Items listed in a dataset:

%%

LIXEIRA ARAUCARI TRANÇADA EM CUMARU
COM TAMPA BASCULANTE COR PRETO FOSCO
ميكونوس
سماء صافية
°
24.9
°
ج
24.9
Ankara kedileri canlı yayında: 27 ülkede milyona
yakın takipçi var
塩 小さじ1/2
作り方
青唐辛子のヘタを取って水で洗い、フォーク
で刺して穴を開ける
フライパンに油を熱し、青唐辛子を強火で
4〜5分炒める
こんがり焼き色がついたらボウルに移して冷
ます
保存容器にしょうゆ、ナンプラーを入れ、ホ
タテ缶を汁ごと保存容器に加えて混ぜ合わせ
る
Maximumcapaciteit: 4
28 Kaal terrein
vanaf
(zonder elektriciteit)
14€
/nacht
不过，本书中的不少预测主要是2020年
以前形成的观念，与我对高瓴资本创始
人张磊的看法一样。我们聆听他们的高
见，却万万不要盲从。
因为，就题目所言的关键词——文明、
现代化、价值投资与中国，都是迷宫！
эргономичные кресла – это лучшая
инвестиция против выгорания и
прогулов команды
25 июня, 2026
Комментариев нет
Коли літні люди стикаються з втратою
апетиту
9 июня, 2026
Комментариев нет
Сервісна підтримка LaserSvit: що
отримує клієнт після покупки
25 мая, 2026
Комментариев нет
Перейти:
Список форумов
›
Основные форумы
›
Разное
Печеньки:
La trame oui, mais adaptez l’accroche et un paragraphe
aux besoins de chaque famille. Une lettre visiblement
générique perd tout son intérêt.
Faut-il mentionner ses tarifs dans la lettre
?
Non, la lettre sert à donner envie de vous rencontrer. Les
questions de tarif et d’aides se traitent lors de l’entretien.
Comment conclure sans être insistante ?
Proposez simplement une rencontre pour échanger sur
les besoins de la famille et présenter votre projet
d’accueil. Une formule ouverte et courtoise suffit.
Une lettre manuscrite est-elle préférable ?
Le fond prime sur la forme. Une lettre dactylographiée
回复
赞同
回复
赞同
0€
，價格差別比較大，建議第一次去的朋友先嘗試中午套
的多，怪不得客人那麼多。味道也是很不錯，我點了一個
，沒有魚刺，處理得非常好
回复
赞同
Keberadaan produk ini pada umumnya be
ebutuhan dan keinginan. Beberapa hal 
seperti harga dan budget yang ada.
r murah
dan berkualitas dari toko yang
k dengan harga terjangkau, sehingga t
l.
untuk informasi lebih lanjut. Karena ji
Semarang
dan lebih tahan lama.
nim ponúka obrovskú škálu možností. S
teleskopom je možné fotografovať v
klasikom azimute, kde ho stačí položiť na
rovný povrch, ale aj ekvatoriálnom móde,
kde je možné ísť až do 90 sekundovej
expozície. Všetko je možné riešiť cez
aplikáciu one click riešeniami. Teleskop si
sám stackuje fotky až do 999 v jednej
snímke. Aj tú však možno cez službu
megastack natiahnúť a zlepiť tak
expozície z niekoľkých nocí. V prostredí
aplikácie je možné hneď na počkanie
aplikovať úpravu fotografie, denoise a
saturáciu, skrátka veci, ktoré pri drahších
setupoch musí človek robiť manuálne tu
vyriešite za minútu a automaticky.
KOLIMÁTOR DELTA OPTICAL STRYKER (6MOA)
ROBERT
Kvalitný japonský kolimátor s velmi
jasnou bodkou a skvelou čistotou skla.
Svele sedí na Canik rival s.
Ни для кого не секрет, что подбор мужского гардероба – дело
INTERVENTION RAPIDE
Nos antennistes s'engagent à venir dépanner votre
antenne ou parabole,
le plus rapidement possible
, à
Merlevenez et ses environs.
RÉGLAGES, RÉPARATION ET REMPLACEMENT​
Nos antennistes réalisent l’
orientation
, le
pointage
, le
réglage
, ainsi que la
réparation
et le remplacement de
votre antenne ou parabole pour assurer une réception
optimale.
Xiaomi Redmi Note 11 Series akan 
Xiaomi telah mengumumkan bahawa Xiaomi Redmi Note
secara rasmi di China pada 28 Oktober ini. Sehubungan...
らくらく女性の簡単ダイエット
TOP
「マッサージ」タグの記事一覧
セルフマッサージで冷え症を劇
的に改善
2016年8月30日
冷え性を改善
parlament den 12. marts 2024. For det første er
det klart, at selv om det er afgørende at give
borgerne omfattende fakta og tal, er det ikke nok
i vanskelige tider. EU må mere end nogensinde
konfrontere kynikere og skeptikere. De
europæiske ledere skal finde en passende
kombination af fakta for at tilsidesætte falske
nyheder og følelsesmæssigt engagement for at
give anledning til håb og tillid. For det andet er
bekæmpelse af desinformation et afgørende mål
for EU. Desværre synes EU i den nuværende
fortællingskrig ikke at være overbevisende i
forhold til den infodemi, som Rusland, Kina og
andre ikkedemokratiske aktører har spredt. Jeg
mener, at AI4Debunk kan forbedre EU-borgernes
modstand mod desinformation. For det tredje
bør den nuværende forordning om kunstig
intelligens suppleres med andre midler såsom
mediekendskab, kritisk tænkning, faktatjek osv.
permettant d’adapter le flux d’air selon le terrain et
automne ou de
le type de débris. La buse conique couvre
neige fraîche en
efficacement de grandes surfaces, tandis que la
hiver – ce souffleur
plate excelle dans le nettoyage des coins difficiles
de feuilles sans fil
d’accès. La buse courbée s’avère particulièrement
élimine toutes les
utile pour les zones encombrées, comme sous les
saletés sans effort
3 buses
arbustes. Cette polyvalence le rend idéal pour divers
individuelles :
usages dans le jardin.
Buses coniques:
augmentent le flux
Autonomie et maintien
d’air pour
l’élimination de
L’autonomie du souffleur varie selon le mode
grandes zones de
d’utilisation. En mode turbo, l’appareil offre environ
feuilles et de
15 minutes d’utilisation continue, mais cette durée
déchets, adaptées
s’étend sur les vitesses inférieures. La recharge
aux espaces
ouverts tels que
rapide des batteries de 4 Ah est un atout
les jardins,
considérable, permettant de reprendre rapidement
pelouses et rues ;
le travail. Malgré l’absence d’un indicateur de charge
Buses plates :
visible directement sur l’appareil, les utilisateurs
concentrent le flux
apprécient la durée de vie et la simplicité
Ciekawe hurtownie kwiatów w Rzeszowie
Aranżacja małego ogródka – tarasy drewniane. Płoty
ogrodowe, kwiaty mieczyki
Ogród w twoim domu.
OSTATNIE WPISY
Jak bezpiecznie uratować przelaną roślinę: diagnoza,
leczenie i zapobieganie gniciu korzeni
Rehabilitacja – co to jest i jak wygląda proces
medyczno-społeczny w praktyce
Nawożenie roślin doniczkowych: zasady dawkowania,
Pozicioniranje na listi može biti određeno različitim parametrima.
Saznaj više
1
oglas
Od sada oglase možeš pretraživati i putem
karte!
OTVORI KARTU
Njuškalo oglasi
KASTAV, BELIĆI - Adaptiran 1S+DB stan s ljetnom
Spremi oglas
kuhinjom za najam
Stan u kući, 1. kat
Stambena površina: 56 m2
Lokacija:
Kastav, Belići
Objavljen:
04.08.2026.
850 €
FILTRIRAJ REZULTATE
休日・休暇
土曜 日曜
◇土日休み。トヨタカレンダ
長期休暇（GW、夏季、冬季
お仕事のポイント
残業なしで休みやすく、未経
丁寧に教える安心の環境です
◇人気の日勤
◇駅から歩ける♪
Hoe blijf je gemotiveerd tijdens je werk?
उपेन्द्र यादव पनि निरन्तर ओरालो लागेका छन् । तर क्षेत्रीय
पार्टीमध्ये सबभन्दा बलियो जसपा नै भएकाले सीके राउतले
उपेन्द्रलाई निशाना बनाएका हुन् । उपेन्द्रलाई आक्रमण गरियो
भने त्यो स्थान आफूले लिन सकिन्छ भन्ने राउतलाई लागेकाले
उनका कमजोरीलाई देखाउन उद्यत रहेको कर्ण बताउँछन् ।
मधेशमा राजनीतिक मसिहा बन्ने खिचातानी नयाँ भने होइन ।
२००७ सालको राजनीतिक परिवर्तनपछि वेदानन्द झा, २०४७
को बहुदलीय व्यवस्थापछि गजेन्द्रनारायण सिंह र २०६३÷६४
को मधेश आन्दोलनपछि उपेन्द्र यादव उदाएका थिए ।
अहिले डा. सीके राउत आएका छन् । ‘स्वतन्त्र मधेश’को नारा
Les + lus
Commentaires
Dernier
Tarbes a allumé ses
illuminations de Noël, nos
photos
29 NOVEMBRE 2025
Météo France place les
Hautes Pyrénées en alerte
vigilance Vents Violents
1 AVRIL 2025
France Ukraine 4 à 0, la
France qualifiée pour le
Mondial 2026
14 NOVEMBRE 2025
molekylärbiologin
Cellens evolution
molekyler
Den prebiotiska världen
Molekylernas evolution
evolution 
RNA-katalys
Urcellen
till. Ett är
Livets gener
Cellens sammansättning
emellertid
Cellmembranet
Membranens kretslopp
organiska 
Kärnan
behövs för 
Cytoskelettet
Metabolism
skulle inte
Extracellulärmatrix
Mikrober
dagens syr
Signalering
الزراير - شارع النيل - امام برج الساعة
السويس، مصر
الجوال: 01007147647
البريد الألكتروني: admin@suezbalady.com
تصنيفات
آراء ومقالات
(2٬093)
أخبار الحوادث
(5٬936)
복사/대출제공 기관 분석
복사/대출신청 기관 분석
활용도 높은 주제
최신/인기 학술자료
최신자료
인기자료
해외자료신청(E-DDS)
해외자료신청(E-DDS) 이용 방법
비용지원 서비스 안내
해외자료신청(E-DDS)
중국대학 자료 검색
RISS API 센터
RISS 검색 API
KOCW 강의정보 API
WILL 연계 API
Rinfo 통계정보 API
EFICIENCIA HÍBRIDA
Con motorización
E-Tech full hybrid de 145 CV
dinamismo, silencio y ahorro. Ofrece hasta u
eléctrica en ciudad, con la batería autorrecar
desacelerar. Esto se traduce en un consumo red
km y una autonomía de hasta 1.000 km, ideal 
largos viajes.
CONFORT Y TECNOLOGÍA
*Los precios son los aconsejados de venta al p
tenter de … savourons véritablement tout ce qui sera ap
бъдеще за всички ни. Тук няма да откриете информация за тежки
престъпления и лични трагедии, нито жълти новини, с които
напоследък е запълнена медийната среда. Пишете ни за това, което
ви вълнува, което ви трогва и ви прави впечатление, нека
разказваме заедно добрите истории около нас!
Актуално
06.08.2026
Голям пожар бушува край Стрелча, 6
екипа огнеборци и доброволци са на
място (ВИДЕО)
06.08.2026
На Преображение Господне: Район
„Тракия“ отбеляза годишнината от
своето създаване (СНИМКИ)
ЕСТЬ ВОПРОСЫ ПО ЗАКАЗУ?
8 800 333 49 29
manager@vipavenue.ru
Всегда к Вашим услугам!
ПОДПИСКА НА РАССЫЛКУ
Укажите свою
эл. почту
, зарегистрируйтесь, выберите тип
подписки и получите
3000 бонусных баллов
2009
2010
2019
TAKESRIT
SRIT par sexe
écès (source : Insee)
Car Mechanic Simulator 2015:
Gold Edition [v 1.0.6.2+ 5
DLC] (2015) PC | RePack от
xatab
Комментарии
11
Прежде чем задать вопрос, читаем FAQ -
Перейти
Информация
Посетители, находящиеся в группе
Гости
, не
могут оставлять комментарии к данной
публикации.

%%

-- What is expected --
Arrange every line from the start of the records through the line containing "seperti harga dan budget yang ada." as a Markdown table with the columns "No." and "Text," numbering the rows and skipping any blank lines.

-- Answer box --
| No. | Text |
|---|---|
| 1 | LIXEIRA ARAUCARI TRANÇADA EM CUMARU |
| 2 | COM TAMPA BASCULANTE COR PRETO FOSCO |
| 3 | ميكونوس |
| 4 | سماء صافية |
| 5 | ° |
| 6 | 24.9 |
| 7 | ° |
| 8 | ج |
| 9 | 24.9 |
| 10 | Ankara kedileri canlı yayında: 27 ülkede milyona |
| 11 | yakın takipçi var |
| 12 | 塩 小さじ1/2 |
| 13 | 作り方 |
| 14 | 青唐辛子のヘタを取って水で洗い、フォーク |
| 15 | で刺して穴を開ける |
| 16 | フライパンに油を熱し、青唐辛子を強火で |
| 17 | 4〜5分炒める |
| 18 | こんがり焼き色がついたらボウルに移して冷 |
| 19 | ます |
| 20 | 保存容器にしょうゆ、ナンプラーを入れ、ホ |
| 21 | タテ缶を汁ごと保存容器に加えて混ぜ合わせ |
| 22 | る |
| 23 | Maximumcapaciteit: 4 |
| 24 | 28 Kaal terrein |
| 25 | vanaf |
| 26 | (zonder elektriciteit) |
| 27 | 14€ |
| 28 | /nacht |
| 29 | 不过，本书中的不少预测主要是2020年 |
| 30 | 以前形成的观念，与我对高瓴资本创始 |
| 31 | 人张磊的看法一样。我们聆听他们的高 |
| 32 | 见，却万万不要盲从。 |
| 33 | 因为，就题目所言的关键词——文明、 |
| 34 | 现代化、价值投资与中国，都是迷宫！ |
| 35 | эргономичные кресла – это лучшая |
| 36 | инвестиция против выгорания и |
| 37 | прогулов команды |
| 38 | 25 июня, 2026 |
| 39 | Комментариев нет |
| 40 | Коли літні люди стикаються з втратою |
| 41 | апетиту |
| 42 | 9 июня, 2026 |
| 43 | Комментариев нет |
| 44 | Сервісна підтримка LaserSvit: що |
| 45 | отримує клієнт після покупки |
| 46 | 25 мая, 2026 |
| 47 | Комментариев нет |
| 48 | Перейти: |
| 49 | Список форумов |
| 50 | › |
| 51 | Основные форумы |
| 52 | › |
| 53 | Разное |
| 54 | Печеньки: |
| 55 | La trame oui, mais adaptez l’accroche et un paragraphe |
| 56 | aux besoins de chaque famille. Une lettre visiblement |
| 57 | générique perd tout son intérêt. |
| 58 | Faut-il mentionner ses tarifs dans la lettre |
| 59 | ? |
| 60 | Non, la lettre sert à donner envie de vous rencontrer. Les |
| 61 | questions de tarif et d’aides se traitent lors de l’entretien. |
| 62 | Comment conclure sans être insistante ? |
| 63 | Proposez simplement une rencontre pour échanger sur |
| 64 | les besoins de la famille et présenter votre projet |
| 65 | d’accueil. Une formule ouverte et courtoise suffit. |
| 66 | Une lettre manuscrite est-elle préférable ? |
| 67 | Le fond prime sur la forme. Une lettre dactylographiée |
| 68 | 回复 |
| 69 | 赞同 |
| 70 | 回复 |
| 71 | 赞同 |
| 72 | 0€ |
| 73 | ，價格差別比較大，建議第一次去的朋友先嘗試中午套 |
| 74 | 的多，怪不得客人那麼多。味道也是很不錯，我點了一個 |
| 75 | ，沒有魚刺，處理得非常好 |
| 76 | 回复 |
| 77 | 赞同 |
| 78 | Keberadaan produk ini pada umumnya be |
| 79 | ebutuhan dan keinginan. Beberapa hal  |
| 80 | seperti harga dan budget yang ada. |